# Squares, Congruency and Perpendicular bisectors

• Apr 17th 2010, 09:20 AM
(?)G
Squares, Congruency and Perpendicular bisectors
I have a question from my textbook:

Given Square PINK with vertices P (-1,-1), I (3, 2), N (6, -2) and K (2, -5) prove that its diagonals are congruent and are perpendicular bisectors of each other.

I'm really not sure what I am supposed to do once I have this sketched up.
• Apr 17th 2010, 11:24 AM
bjhopper
squares etc
Quote:

Originally Posted by (?)G
I have a question from my textbook:

Given Square PINK with vertices P (-1,-1), I (3, 2), N (6, -2) and K (2, -5) prove that its diagonals are congruent and are perpendicular bisectors of each other.

I'm really not sure what I am supposed to do once I have this sketched up.

Plot the four points.

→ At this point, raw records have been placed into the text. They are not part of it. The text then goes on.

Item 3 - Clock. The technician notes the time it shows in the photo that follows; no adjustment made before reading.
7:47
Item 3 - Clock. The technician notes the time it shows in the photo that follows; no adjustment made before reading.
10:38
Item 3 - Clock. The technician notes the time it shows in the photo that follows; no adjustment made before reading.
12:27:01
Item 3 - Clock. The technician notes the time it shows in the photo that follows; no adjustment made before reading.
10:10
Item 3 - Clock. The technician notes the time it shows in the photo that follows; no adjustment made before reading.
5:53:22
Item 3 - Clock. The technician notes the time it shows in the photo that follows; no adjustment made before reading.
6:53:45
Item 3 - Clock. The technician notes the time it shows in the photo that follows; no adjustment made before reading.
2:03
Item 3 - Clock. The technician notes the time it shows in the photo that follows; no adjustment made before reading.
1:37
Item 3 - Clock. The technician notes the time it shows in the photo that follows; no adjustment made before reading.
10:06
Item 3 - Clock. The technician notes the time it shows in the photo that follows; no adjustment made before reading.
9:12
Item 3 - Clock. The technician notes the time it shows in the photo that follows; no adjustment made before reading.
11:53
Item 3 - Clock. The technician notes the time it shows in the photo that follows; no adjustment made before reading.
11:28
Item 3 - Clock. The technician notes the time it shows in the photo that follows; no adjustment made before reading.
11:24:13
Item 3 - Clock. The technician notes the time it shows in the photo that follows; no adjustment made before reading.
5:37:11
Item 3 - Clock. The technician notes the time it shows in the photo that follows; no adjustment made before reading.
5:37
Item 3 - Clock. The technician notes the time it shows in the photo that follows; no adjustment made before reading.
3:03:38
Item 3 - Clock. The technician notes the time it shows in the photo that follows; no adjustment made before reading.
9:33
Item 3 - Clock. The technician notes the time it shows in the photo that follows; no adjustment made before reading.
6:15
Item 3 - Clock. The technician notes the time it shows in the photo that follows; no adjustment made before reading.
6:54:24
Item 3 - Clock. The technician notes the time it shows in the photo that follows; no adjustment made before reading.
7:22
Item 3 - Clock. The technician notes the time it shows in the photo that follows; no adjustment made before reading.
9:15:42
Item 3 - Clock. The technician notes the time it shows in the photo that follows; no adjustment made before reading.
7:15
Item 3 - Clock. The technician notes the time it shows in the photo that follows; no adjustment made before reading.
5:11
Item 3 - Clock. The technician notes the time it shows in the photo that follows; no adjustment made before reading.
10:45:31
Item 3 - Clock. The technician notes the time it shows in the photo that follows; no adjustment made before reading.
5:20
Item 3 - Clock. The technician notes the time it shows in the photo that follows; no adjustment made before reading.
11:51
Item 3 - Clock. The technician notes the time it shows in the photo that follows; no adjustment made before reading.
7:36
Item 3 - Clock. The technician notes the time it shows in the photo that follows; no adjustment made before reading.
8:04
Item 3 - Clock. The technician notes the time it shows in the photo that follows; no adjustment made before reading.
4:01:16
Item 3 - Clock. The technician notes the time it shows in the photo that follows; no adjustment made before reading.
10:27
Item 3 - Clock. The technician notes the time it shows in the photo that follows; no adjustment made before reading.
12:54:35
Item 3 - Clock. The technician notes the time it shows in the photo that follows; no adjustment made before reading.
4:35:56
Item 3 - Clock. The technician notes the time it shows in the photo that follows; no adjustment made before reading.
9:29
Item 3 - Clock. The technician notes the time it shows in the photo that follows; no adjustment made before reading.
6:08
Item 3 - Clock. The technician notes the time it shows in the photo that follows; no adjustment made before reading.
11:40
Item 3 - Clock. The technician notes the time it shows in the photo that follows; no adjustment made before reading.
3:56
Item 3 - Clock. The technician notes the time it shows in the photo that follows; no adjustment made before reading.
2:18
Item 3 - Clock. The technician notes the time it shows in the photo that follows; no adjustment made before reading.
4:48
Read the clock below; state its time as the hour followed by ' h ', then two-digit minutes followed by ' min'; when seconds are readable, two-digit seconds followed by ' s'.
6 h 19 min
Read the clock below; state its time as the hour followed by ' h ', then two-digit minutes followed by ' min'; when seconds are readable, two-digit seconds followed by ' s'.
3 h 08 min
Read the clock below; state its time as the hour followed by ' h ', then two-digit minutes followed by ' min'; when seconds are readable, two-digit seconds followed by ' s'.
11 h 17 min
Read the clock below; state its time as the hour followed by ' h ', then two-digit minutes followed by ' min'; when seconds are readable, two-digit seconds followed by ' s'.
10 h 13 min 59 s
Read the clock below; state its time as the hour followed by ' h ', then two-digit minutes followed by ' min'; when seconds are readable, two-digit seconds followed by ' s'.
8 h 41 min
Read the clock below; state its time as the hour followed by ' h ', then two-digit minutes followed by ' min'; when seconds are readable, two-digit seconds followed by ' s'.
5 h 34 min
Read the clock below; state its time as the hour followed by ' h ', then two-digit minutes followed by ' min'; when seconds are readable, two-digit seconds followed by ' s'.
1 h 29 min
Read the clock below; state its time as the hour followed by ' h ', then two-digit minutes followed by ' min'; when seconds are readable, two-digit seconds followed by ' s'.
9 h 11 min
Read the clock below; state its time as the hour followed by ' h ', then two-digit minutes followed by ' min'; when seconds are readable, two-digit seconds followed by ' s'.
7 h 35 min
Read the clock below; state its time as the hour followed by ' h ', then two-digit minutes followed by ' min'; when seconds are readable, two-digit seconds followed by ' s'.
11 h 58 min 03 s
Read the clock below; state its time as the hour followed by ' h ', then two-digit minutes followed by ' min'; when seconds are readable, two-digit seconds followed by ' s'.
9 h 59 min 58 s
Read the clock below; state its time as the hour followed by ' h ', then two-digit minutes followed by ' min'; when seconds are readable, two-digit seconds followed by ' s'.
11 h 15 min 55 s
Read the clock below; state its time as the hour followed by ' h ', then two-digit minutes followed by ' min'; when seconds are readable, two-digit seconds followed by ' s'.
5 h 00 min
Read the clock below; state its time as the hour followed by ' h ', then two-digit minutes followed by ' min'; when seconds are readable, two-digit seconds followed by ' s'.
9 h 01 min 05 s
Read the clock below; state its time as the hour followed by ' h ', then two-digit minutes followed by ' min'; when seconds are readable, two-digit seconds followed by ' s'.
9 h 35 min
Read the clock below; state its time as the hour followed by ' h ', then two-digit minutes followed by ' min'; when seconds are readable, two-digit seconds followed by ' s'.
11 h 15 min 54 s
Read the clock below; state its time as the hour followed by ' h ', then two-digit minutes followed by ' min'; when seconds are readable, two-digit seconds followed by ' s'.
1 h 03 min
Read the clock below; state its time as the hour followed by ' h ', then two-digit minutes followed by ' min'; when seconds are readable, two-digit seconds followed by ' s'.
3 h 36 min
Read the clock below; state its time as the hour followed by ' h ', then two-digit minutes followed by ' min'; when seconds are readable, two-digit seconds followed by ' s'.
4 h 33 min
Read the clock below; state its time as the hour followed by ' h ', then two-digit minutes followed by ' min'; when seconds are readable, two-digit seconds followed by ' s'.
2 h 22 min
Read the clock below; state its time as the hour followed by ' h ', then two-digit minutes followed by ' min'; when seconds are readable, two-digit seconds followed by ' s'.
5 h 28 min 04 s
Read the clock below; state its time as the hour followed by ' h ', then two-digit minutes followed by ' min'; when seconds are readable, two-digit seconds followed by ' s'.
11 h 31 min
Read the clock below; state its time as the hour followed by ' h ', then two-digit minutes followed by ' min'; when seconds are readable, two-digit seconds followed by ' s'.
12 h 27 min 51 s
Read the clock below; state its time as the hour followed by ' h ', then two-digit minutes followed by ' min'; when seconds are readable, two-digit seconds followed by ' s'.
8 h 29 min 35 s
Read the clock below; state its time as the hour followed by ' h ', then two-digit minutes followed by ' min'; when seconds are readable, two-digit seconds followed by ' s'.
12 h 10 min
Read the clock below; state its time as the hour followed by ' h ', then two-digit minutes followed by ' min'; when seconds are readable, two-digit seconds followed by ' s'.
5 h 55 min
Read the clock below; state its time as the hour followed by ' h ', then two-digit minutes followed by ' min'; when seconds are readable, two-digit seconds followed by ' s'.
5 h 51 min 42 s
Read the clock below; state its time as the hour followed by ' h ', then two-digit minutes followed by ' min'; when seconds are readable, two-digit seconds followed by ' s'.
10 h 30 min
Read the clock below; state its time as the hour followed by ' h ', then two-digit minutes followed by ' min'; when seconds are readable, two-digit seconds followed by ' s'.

Connect the points Draw the slope diagrams for each side.Prove that each side is equal to 5.Write the slopes for any two lines meeting at one of the points and show that they are perpendicular to each other.You go the rest of the way.

bjh
• Apr 17th 2010, 03:04 PM
Soroban
Hello, (?)G!

Quote:

Given Square PINK with vertices P (-1,-1), I (3, 2), N (6, -2) and K (2, -5)

Prove that its diagonals are congruent and are perpendicular bisectors of each other.

I'm really not sure what I am supposed to do once I have this sketched up.
How about doing the part in blue?

Determine the lengths of diagonals $PN$ and $I\!K$, and show that they are equal.

Find the slopes of $PN$ and $I\!K$ and show they are perpendicular.
Find the intersection of $PN$ and $I\!K$ and show that it is their mutual midpoint.